• **TASK TO COMPLETE**: Scan the entries below for "distance" and copy each line that holds it.

• **INFORMATION GIVEN**:
----
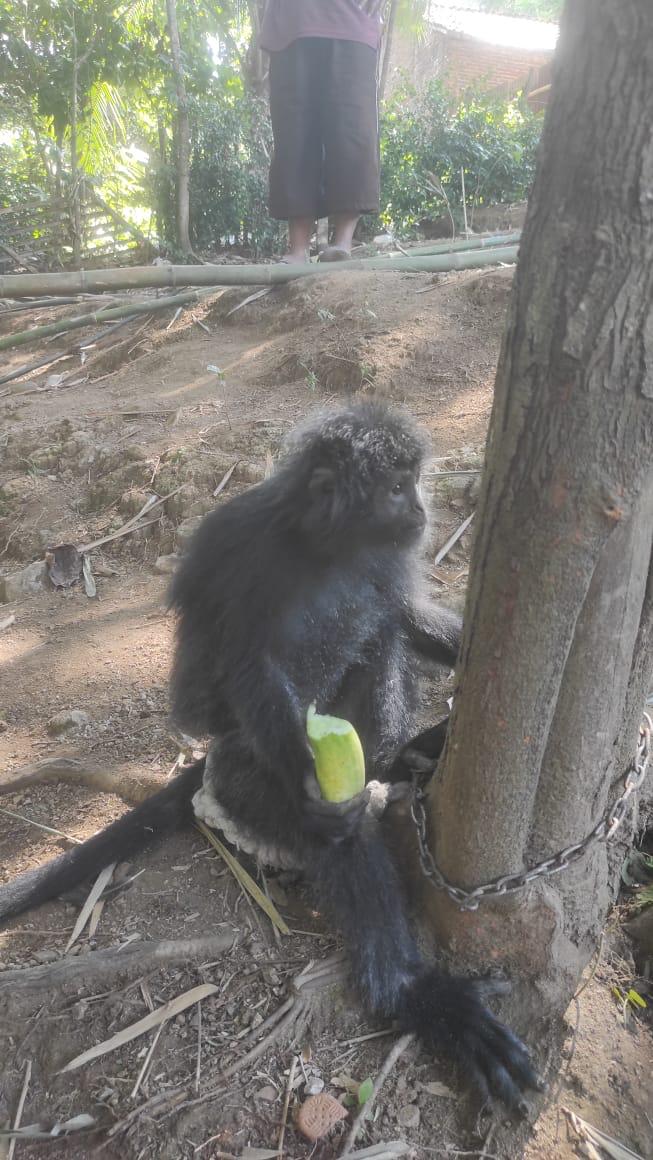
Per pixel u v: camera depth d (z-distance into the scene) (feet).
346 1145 3.01
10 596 6.89
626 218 2.20
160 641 5.92
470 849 3.15
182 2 17.06
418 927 3.53
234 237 17.92
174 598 4.08
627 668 2.98
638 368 2.32
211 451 7.55
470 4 36.55
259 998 3.43
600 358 2.33
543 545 2.56
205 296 11.09
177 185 16.63
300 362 8.36
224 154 16.71
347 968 3.47
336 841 3.48
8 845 4.40
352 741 3.29
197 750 4.84
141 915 3.82
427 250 11.80
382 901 3.46
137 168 17.57
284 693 3.77
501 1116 3.10
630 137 2.15
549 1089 3.19
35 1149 3.10
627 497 2.49
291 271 10.07
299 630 4.01
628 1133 3.10
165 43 16.96
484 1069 3.16
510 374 2.52
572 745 3.01
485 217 17.80
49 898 3.91
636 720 3.23
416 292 8.90
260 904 3.79
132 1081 3.21
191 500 7.13
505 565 2.67
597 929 3.54
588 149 2.20
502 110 19.39
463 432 6.86
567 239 2.29
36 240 17.13
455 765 3.10
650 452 2.43
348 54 9.53
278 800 3.79
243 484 7.13
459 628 4.36
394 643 4.40
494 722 2.88
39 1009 3.45
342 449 3.73
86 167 17.66
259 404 8.18
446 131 17.95
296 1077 3.21
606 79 2.14
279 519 3.83
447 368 7.70
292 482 3.85
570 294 2.32
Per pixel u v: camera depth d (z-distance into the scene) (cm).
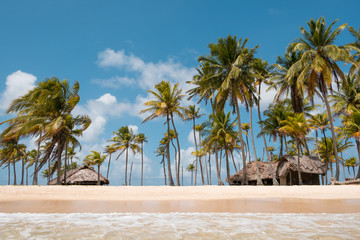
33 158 6244
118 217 696
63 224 589
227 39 2781
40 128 2378
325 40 2512
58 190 1594
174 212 798
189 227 546
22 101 2492
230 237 450
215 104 2955
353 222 596
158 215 733
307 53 2469
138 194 1470
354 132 2961
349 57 2303
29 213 788
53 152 2612
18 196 1374
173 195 1420
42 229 529
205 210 843
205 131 3481
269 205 959
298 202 1050
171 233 488
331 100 3338
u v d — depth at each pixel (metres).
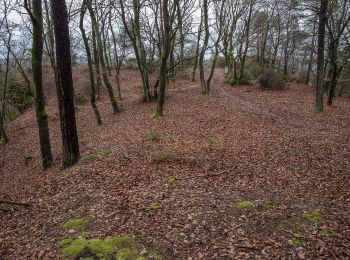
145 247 5.28
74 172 9.53
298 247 5.11
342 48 24.12
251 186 7.88
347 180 8.12
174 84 31.50
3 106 19.20
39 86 11.58
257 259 4.86
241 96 24.44
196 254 5.08
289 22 35.62
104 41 33.53
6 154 17.12
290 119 16.05
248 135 12.88
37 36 10.87
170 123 15.55
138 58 21.98
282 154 10.42
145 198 7.16
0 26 15.60
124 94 28.39
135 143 12.33
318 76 17.64
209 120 15.90
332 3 18.52
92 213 6.60
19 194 9.30
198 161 9.79
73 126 10.59
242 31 31.84
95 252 5.07
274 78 28.73
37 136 19.06
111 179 8.58
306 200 6.98
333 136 12.41
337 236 5.36
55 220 6.56
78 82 32.31
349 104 22.30
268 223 5.92
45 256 5.20
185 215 6.29
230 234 5.59
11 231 6.46
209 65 50.88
----
• **ANSWER TO THE EXERCISE**:
Per pixel u v: camera depth d (z-distance into the scene) (feet).
Per pixel u v: camera depth d (z-distance into the scene) (cm).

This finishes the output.